Another chicken recipe I’m sharing is braised chicken with vegetable, as always it is an easy and a simple recipe.
- 4 Skinless Chicken Thighs
- 4 Russet Potatoes (peeled, cut into chunks)
- 4 Big Carrots (clean and cut into chunks)
- 1 Onion (chopped)
- 2 Apple (peeled, cored and cut up)
- 2 Cups Chicken Stock
- 3 Tablespoons Dijon Mustard
- 1 Tablespoon Cayenne/Dry pepper
- Cabbage (cored, remove the rib and cut into strip)
- 4 Tablespoons Olive Oil
- 1 Tablespoon Ginger powder
- 1 Tablespoon Curry powder
- 1 Tablespoon Ground Garlic
- 1 Tablespoon Thyme
- Seasoning Cube
- 2 Garlic minced
- Salt and pepper
Season chicken with curry powder, thyme, garlic powder, seasoning cube, ginger powder/minced, salt, and pepper. Mix and marinate overnight or at least one hour. I marinade mine overnight.
TIP: If you marinade overnight, take the chicken out and let it get to room temperature before using it.
Preheat the oven to 375 degrees F.
Place a saucepan/skillet (oven proof) over medium-high heat, add oil and cook chicken on both sides until it's brown.
Transfer the chicken to a plate.
Saute minced garlic, add onion, carrots, and potatoes.
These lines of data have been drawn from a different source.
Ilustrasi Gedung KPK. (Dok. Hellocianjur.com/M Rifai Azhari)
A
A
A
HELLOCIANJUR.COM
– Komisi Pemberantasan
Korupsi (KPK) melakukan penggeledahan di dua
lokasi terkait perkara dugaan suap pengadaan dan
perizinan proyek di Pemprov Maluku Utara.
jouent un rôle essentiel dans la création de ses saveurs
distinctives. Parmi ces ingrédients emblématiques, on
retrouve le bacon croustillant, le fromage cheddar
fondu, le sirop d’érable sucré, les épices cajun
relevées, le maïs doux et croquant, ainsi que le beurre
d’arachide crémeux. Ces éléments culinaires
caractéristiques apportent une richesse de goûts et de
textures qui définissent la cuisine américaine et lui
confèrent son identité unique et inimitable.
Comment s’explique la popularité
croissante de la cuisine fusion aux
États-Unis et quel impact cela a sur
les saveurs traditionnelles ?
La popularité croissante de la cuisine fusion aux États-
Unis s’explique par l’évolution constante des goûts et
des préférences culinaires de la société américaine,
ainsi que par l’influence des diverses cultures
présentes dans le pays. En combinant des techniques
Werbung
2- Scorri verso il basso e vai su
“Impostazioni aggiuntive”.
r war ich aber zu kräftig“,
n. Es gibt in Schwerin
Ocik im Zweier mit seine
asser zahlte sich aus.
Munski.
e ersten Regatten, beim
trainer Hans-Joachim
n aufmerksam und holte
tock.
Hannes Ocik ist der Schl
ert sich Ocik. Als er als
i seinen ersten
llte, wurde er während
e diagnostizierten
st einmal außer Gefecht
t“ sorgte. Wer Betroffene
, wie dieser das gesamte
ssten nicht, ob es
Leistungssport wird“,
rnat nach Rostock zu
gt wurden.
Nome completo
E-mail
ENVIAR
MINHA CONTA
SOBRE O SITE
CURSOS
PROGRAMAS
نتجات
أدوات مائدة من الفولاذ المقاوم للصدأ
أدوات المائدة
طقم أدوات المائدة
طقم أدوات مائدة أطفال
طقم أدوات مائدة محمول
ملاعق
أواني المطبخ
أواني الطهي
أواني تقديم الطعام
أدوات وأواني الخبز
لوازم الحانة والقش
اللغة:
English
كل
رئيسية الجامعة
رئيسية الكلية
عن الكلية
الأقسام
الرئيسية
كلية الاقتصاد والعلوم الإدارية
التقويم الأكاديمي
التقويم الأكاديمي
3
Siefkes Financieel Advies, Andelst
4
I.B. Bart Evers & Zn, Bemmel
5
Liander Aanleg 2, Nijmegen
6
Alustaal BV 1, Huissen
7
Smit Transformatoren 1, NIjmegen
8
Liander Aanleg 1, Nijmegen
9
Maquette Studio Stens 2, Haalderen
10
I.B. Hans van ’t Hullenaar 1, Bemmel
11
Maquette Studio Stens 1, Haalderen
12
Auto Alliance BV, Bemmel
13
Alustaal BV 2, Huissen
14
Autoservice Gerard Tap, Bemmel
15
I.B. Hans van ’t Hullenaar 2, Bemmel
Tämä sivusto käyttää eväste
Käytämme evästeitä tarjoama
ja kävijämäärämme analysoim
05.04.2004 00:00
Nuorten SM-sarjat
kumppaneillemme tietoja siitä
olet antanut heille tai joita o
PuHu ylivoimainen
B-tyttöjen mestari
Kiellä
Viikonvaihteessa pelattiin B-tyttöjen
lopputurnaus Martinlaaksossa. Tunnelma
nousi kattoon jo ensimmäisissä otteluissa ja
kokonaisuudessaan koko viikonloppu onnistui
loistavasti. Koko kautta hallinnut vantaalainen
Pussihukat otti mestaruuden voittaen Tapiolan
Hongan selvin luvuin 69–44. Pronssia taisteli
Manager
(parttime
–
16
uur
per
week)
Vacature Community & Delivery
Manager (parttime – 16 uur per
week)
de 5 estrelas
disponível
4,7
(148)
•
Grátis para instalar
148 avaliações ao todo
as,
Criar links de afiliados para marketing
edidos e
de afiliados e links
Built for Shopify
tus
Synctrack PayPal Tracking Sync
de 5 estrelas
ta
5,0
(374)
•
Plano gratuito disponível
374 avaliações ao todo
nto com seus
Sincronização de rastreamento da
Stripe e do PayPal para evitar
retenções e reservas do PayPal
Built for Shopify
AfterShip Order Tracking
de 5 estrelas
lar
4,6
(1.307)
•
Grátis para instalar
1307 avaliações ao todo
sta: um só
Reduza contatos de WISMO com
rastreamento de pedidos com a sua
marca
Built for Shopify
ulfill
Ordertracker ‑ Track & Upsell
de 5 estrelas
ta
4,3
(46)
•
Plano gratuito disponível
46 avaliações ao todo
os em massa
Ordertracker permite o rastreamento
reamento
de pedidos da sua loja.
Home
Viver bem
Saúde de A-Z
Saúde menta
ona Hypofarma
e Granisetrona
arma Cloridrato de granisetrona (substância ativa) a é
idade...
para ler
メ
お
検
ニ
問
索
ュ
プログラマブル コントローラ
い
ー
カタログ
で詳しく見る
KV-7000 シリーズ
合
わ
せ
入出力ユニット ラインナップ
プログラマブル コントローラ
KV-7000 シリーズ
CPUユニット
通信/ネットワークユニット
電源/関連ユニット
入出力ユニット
Season with salt and seasoning cube.Transfer to the oven and cook for 25 minutes.
Remove the pan from the oven and stir in the cabbage, apple, red flakes/dry pepper (whichever one you're using). Add mustard, chicken stock, mix together and add chicken and bake until it cooked through for about 25 minutes.
Stir the vegetables halfway through. If you want some liquid you can remove it from the oven before the time is up and the food is ready. The time may be different depending on the oven.